In most of the years since World War II, life expectancy in the U.S. has inched up, thanks to medical advances, public health campaigns, and better nutrition and education.
But last year it slipped, an exceedingly rare event in a year that did not include a major disease outbreak. Other one-year declines occurred in 1993, when the nation was in the throes of the AIDS epidemic, and 1980, the result of an especially nasty flu season.
In 2015, rates for 8 of the 10 leading causes of death rose. Even more troubling to health experts: the U.S. seems to be settling into a trend of no improvement at all.
“With four years, you’re starting to see some indication of something a little more ominous,” says S. Jay Olshansky, a University of Illinois-Chicago public health researcher.
An American born in 2015 is expected to live 78 years and 9½ months, on average, according to preliminary data released Thursday by the Centers for Disease Control and Prevention. An American born in 2014 could expect to live about month longer, and even an American born in 2012 would have been expected to live slightly longer. In 1950, life expectancy was just over 68 years.
The United States ranks below dozens of other high-income countries in life expectancy, according to the World Bank. It is highest in Japan, at nearly 84 years.
The CDC report is based mainly on 2015 death certificates. There were more than 2.7 million deaths, or about 86,000 more than the previous year. The increase in raw numbers partly reflects the nation’s growing and aging population.
It was led by an unusual upturn in the death rate from the nation’s leading killer, heart disease. Death rates also increased for chronic lower lung disease, accidental injuries, stroke, Alzheimer’s disease, diabetes, kidney disease, and suicide.
The only clear drop was in cancer, the nation’s No. 2 killer.
Experts aren’t sure what’s behind the stall. Some, like Olshansky, suspect obesity, an underlying factor in some of the largest causes of death, particularly heart disease.

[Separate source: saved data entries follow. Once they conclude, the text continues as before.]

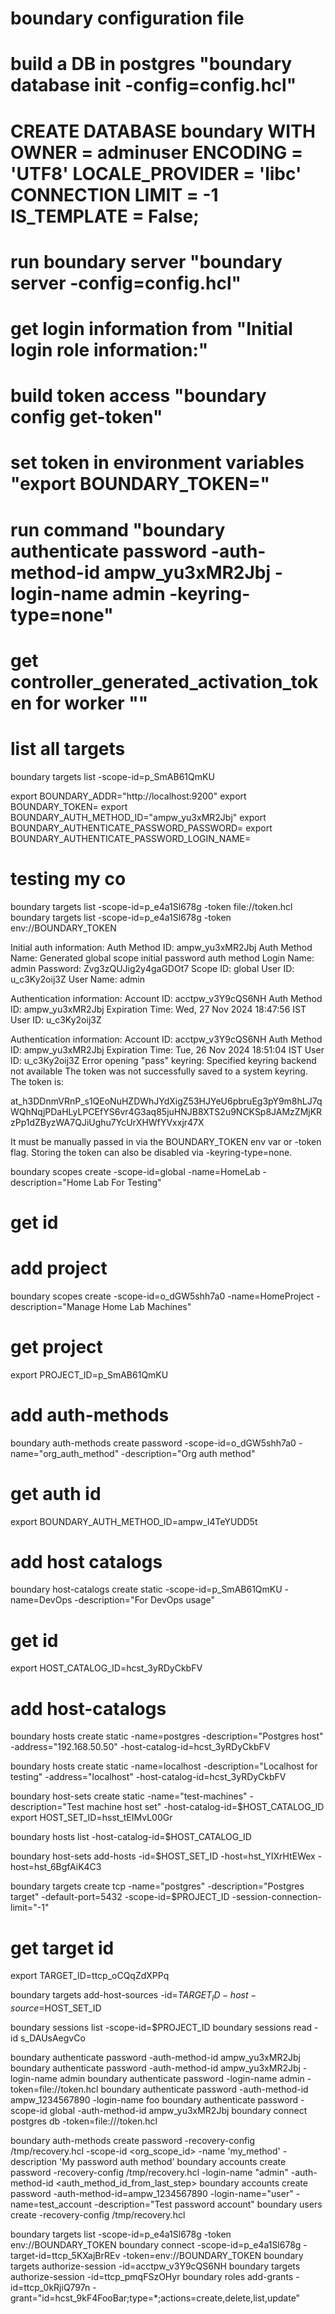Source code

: # boundary configuration file
# build a DB in postgres "boundary database init -config=config.hcl"
# CREATE DATABASE boundary WITH OWNER = adminuser ENCODING = 'UTF8' LOCALE_PROVIDER = 'libc' CONNECTION LIMIT = -1 IS_TEMPLATE = False;
# run boundary server "boundary server -config=config.hcl"
# get login information from "Initial login role information:"

# build token access "boundary config get-token"
# set token in environment variables "export BOUNDARY_TOKEN="
# run command "boundary authenticate password -auth-method-id ampw_yu3xMR2Jbj -login-name admin -keyring-type=none"
# get controller_generated_activation_token for worker ""
# list all targets
boundary targets list -scope-id=p_SmAB61QmKU


export BOUNDARY_ADDR="http://localhost:9200"
export BOUNDARY_TOKEN=
export BOUNDARY_AUTH_METHOD_ID="ampw_yu3xMR2Jbj"
export BOUNDARY_AUTHENTICATE_PASSWORD_PASSWORD=
export BOUNDARY_AUTHENTICATE_PASSWORD_LOGIN_NAME=

# testing my co
boundary targets list -scope-id=p_e4a1Sl678g -token file://token.hcl
boundary targets list -scope-id=p_e4a1Sl678g -token env://BOUNDARY_TOKEN

Initial auth information:
  Auth Method ID:     ampw_yu3xMR2Jbj
  Auth Method Name:   Generated global scope initial password auth method
  Login Name:         admin
  Password:           Zvg3zQUJig2y4gaGDOt7
  Scope ID:           global
  User ID:            u_c3Ky2oij3Z
  User Name:          admin

Authentication information:
  Account ID:      acctpw_v3Y9cQS6NH
  Auth Method ID:  ampw_yu3xMR2Jbj
  Expiration Time: Wed, 27 Nov 2024 18:47:56 IST
  User ID:         u_c3Ky2oij3Z

Authentication information:
  Account ID:      acctpw_v3Y9cQS6NH
  Auth Method ID:  ampw_yu3xMR2Jbj
  Expiration Time: Tue, 26 Nov 2024 18:51:04 IST
  User ID:         u_c3Ky2oij3Z
Error opening "pass" keyring: Specified keyring backend not available
The token was not successfully saved to a system keyring. The token is:

at_h3DDnmVRnP_s1QEoNuHZDWhJYdXigZ53HJYeU6pbruEg3pY9m8hLJ7qWQhNqjPDaHLyLPCEfYS6vr4G3aq85juHNJB8XTS2u9NCKSp8JAMzZMjKRzPp1dZByzWA7QJiUghu7YcUrXHWfYVxxjr47X

It must be manually passed in via the BOUNDARY_TOKEN env var or -token flag. Storing the token can also be disabled via -keyring-type=none.

boundary scopes create -scope-id=global -name=HomeLab -description="Home Lab For Testing"
# get id

# add project
boundary scopes create -scope-id=o_dGW5shh7a0 -name=HomeProject -description="Manage Home Lab Machines"
# get project
export PROJECT_ID=p_SmAB61QmKU

# add auth-methods
boundary auth-methods create password -scope-id=o_dGW5shh7a0 -name="org_auth_method" -description="Org auth method"
# get auth id
export BOUNDARY_AUTH_METHOD_ID=ampw_I4TeYUDD5t

# add host catalogs
boundary host-catalogs create static -scope-id=p_SmAB61QmKU -name=DevOps -description="For DevOps usage"
# get id
export HOST_CATALOG_ID=hcst_3yRDyCkbFV

# add host-catalogs
boundary hosts create static -name=postgres -description="Postgres host" -address="192.168.50.50" -host-catalog-id=hcst_3yRDyCkbFV

boundary hosts create static -name=localhost -description="Localhost for testing" -address="localhost" -host-catalog-id=hcst_3yRDyCkbFV

boundary host-sets create static -name="test-machines" -description="Test machine host set" -host-catalog-id=$HOST_CATALOG_ID
export HOST_SET_ID=hsst_tEIMvL00Gr

boundary hosts list -host-catalog-id=$HOST_CATALOG_ID

boundary host-sets add-hosts -id=$HOST_SET_ID -host=hst_YIXrHtEWex -host=hst_6BgfAiK4C3

boundary targets create tcp -name="postgres" -description="Postgres target" -default-port=5432 -scope-id=$PROJECT_ID -session-connection-limit="-1"
# get target id
export TARGET_ID=ttcp_oCQqZdXPPq

boundary targets add-host-sources -id=$TARGET_ID -host-source=$HOST_SET_ID

boundary sessions list -scope-id=$PROJECT_ID
boundary sessions read -id s_DAUsAegvCo

boundary authenticate password -auth-method-id ampw_yu3xMR2Jbj
boundary authenticate password -auth-method-id ampw_yu3xMR2Jbj -login-name admin
boundary authenticate password -login-name admin -token=file://token.hcl
boundary authenticate password -auth-method-id ampw_1234567890 -login-name foo
boundary authenticate password -scope-id global -auth-method-id ampw_yu3xMR2Jbj
boundary connect postgres db -token=file:///token.hcl

boundary auth-methods create password -recovery-config /tmp/recovery.hcl -scope-id <org_scope_id> -name 'my_method' -description 'My password auth method'
boundary accounts create password -recovery-config /tmp/recovery.hcl -login-name "admin" -auth-method-id <auth_method_id_from_last_step>
boundary accounts create password -auth-method-id=ampw_1234567890 -login-name="user" -name=test_account -description="Test password account"
boundary users create <truncated> -recovery-config /tmp/recovery.hcl

boundary targets list -scope-id=p_e4a1Sl678g -token env://BOUNDARY_TOKEN
boundary connect -scope-id=p_e4a1Sl678g -target-id=ttcp_5KXajBrREv -token=env://BOUNDARY_TOKEN
boundary targets authorize-session -id=acctpw_v3Y9cQS6NH
boundary targets authorize-session -id=ttcp_pmqFSzOHyr
boundary roles add-grants -id=ttcp_0kRjiQ797n -grant="id=hcst_9kF4FooBar;type=*;actions=create,delete,list,update"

But there’s also the impact of rising drug overdoses and suicides, he notes. “There are a lot of things happening at the same time,” he says.
Some years the CDC later revises its life expectancy estimate after doing additional analysis, including for its 2014 estimate.
Life expectancy is not declining for all Americans. The new CDC report did not offer a geographic breakdown of 2015 deaths, or analysis of death based on education or income. But other research has shown death rates are rising sharply for poorer people — particularly white people — in rural areas but not wealthier and more highly educated and people on the coasts.
“The troubling trends are most pronounced for the people who are the most disadvantaged,” says Jennifer Karas Montez, a Syracuse University researcher who studies adult death patterns.
“But if we don’t know why life expectancy is decreasing for some groups, we can’t be confident that it won’t start declining for others,” she says.